* _What the task asks_
Which lines in the data below contain the word "hasDuplicates"? Pull each of them out.

══ Data provided ══

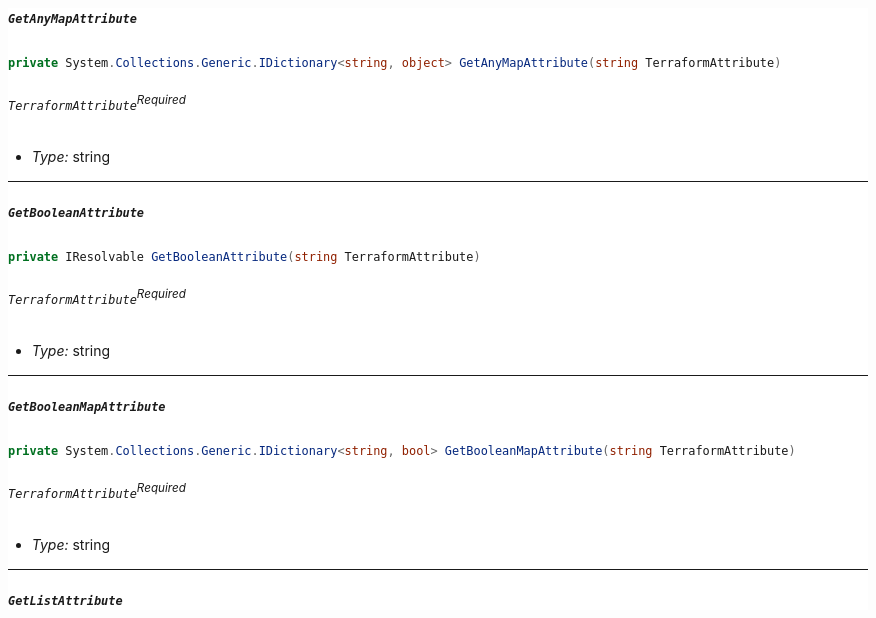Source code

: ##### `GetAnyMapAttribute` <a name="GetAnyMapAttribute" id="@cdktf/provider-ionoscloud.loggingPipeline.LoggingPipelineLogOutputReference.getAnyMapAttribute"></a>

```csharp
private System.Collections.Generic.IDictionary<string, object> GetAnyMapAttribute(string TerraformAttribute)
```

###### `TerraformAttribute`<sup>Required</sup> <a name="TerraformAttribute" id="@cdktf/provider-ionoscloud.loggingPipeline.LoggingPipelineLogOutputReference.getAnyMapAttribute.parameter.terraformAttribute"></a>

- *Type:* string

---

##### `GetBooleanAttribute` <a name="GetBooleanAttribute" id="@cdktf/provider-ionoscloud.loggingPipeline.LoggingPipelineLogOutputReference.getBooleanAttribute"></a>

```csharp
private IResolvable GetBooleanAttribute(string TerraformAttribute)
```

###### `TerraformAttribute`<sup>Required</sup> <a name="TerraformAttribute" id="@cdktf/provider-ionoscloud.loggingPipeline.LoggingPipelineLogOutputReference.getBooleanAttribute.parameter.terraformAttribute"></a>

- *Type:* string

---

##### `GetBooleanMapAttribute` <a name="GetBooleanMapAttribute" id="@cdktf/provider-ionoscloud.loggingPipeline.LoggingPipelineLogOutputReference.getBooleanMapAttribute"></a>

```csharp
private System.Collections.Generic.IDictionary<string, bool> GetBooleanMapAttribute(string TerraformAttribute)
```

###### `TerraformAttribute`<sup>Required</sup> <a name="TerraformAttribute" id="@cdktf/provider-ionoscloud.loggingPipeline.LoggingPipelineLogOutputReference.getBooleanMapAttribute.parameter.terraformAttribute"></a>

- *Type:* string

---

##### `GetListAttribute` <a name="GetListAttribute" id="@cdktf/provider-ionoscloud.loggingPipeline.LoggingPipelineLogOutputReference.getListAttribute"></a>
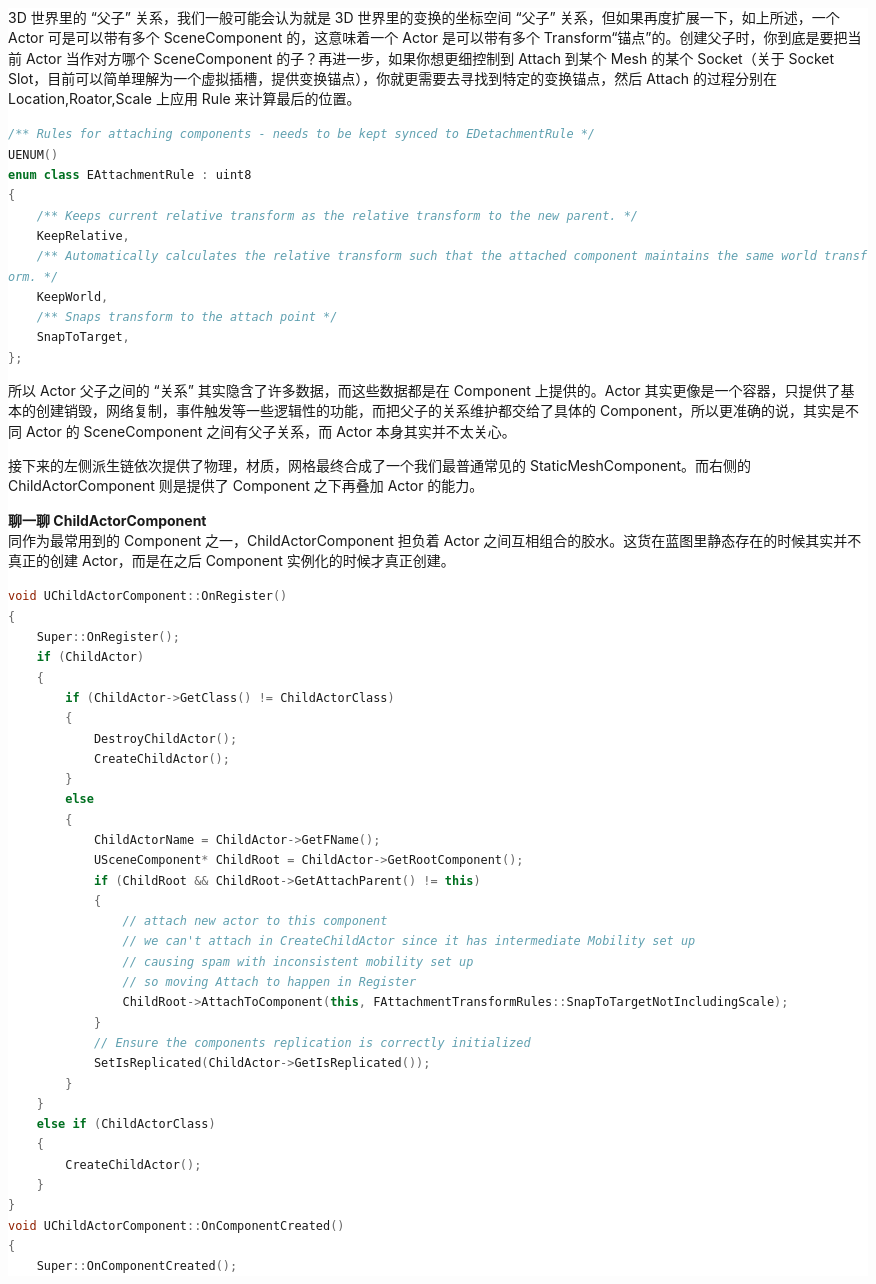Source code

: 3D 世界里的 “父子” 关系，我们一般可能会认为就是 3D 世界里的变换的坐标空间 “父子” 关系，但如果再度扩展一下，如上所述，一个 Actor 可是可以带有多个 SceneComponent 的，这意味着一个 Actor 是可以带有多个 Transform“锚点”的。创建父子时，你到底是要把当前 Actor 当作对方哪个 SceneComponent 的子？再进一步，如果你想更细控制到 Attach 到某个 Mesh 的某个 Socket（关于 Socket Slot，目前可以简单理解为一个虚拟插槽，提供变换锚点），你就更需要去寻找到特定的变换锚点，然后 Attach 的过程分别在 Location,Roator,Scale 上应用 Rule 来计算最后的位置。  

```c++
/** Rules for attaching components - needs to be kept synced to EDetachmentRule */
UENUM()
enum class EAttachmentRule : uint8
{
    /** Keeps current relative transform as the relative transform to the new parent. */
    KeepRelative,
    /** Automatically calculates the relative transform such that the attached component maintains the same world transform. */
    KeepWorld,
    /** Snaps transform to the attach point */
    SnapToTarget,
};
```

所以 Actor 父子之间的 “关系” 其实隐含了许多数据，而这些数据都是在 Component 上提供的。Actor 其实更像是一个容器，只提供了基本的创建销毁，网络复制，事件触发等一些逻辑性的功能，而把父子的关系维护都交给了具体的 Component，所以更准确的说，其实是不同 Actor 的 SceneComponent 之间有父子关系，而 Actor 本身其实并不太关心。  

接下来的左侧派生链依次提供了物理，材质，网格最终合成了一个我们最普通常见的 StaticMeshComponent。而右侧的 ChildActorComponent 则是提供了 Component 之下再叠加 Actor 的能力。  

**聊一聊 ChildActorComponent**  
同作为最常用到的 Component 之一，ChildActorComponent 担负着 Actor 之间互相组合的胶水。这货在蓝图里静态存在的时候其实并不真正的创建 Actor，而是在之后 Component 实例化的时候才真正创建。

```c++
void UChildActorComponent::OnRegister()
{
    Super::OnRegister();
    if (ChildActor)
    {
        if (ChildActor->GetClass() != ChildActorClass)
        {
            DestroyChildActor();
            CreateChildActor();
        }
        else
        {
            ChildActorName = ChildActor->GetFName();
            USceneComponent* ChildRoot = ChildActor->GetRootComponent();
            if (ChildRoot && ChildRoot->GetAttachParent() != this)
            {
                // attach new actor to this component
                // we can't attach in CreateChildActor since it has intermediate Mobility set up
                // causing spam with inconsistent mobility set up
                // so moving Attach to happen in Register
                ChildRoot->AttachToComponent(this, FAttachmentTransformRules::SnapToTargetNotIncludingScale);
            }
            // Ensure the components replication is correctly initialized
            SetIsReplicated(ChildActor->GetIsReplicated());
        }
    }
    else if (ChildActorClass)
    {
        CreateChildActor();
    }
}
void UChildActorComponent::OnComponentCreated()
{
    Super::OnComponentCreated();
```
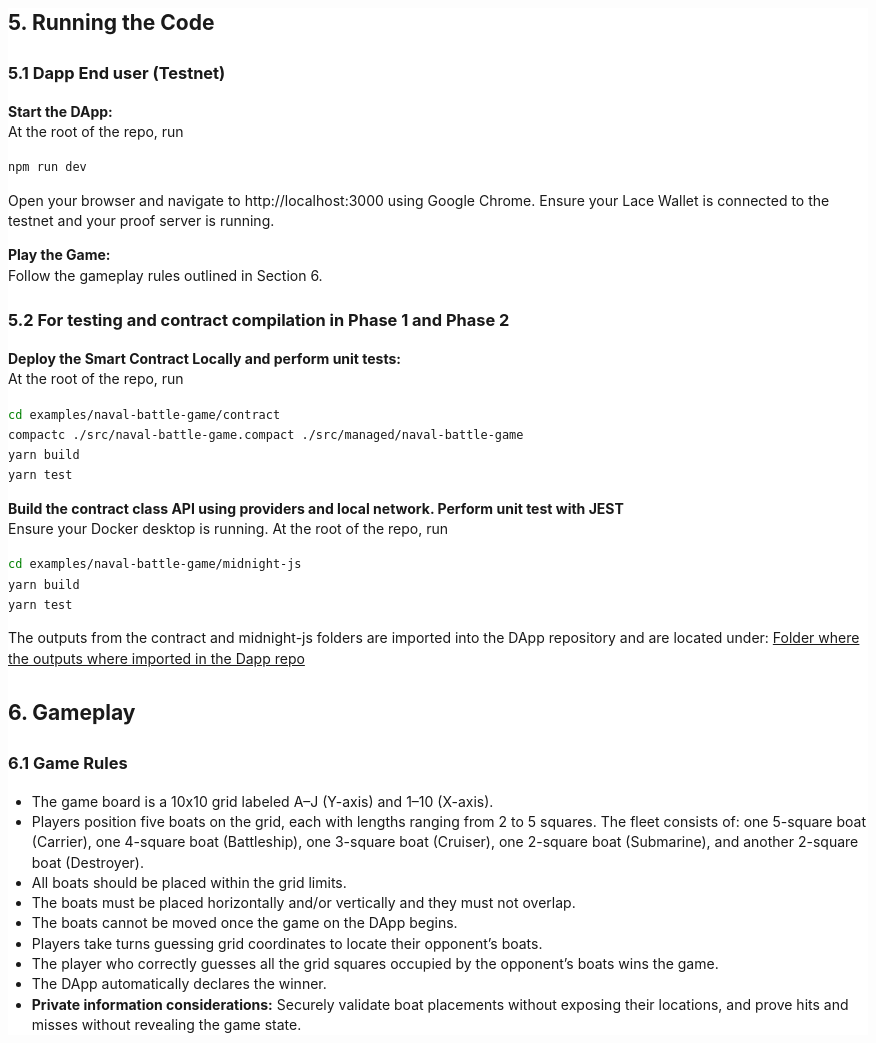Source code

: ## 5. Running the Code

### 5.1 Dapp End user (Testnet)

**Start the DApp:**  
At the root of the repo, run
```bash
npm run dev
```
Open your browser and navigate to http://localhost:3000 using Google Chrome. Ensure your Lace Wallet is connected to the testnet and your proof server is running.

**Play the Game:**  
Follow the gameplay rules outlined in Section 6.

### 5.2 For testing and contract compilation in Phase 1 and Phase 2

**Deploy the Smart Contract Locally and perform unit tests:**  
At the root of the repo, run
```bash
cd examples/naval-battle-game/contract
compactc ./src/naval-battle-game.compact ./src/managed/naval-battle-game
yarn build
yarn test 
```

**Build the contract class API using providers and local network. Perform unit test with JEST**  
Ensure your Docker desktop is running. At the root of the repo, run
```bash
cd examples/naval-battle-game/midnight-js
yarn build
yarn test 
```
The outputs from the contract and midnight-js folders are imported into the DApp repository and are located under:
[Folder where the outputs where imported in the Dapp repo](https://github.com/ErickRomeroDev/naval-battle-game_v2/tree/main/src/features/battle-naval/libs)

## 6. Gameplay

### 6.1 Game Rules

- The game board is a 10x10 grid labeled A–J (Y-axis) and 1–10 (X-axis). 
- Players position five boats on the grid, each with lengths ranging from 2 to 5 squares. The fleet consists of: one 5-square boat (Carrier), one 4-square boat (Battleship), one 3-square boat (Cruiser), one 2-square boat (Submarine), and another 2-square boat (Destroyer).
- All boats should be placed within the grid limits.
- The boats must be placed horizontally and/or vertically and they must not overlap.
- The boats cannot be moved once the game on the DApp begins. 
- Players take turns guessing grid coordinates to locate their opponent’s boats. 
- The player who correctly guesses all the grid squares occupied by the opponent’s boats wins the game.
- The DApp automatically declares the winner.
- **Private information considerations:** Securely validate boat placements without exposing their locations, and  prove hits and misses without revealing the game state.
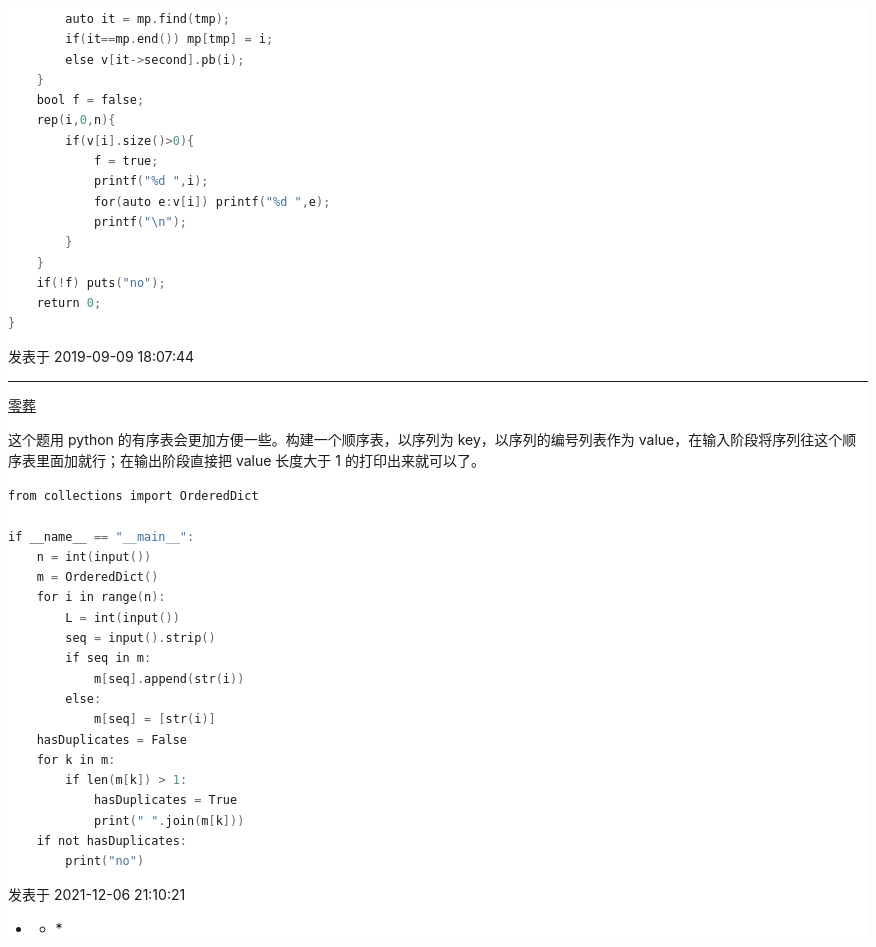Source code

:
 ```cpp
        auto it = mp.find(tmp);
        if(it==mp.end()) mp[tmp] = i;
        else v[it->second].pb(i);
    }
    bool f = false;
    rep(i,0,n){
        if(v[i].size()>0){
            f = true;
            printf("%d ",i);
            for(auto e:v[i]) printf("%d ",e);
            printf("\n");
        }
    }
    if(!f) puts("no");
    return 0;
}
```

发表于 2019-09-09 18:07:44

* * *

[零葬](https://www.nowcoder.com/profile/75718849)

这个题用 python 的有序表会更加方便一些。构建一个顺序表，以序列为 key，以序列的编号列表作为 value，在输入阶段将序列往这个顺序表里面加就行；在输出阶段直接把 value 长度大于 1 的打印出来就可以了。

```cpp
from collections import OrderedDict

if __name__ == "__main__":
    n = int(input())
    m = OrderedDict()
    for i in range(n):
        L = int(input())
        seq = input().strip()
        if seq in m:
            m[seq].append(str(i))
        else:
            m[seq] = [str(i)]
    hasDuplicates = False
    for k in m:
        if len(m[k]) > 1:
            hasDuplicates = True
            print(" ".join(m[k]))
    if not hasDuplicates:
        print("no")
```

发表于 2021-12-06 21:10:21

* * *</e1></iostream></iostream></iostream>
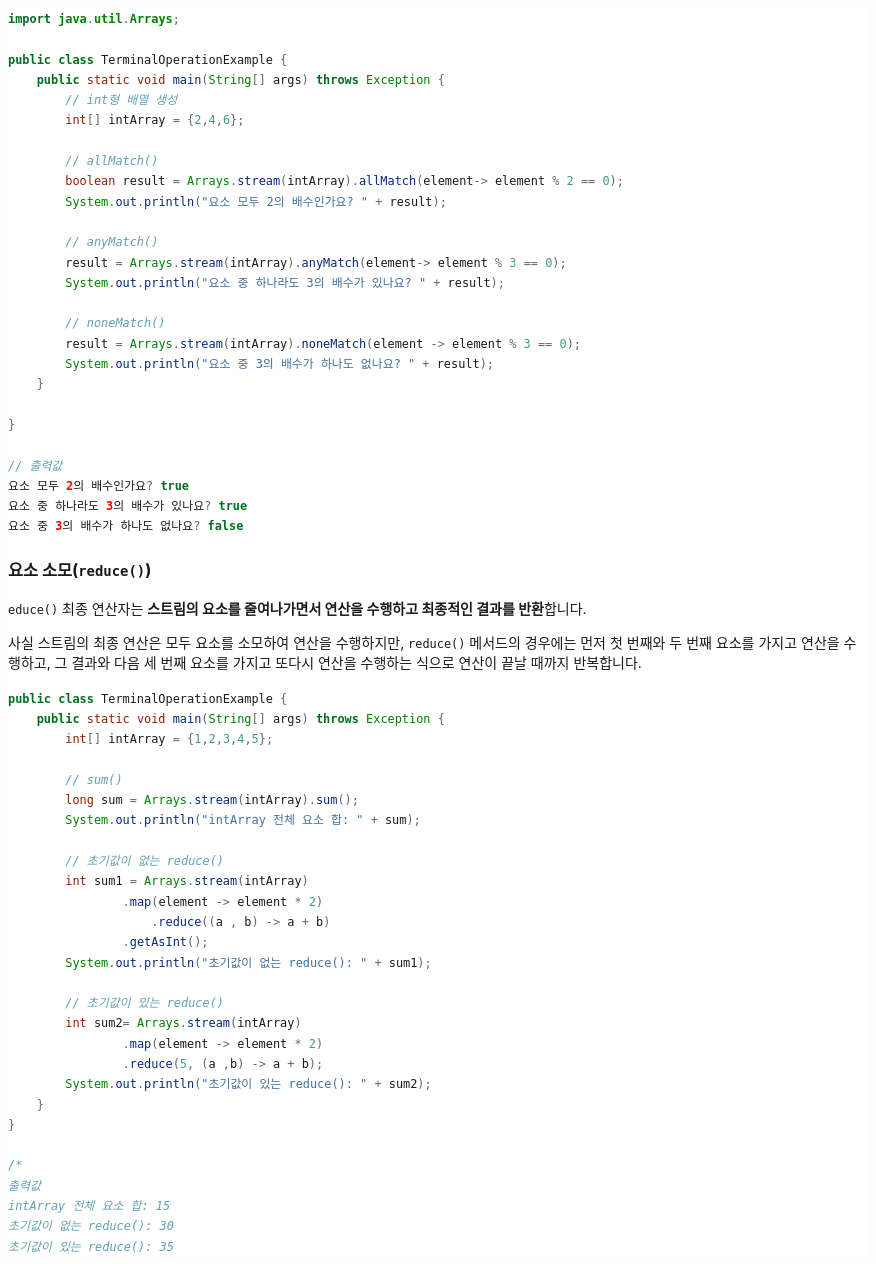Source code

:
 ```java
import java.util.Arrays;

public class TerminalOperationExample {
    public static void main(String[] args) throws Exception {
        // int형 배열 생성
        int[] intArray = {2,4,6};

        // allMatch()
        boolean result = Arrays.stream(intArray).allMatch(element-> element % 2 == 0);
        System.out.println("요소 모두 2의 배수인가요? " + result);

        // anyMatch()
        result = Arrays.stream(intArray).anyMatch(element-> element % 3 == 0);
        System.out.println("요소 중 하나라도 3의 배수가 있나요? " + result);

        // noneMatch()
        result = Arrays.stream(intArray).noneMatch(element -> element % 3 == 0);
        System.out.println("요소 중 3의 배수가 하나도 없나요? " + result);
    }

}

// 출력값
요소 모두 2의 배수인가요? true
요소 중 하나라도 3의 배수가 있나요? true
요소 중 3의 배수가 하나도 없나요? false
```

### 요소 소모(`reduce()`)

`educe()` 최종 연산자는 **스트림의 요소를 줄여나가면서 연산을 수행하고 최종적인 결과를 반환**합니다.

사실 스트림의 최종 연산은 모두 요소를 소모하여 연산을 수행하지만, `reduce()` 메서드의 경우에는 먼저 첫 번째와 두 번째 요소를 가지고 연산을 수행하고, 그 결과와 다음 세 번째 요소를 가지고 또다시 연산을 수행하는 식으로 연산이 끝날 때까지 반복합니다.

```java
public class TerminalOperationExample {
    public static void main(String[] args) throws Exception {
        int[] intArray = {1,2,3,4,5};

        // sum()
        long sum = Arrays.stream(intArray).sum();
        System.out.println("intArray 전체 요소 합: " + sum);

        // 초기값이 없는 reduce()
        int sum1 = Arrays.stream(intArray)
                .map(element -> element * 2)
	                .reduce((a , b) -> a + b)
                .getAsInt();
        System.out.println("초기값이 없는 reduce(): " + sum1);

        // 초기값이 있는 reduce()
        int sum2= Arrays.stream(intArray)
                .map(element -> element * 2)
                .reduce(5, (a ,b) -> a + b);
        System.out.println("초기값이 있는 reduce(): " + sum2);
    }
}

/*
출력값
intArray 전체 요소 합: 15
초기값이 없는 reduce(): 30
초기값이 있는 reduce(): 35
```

═══

* _Output of the task_
    hasDuplicates = False
            hasDuplicates = True
    if not hasDuplicates:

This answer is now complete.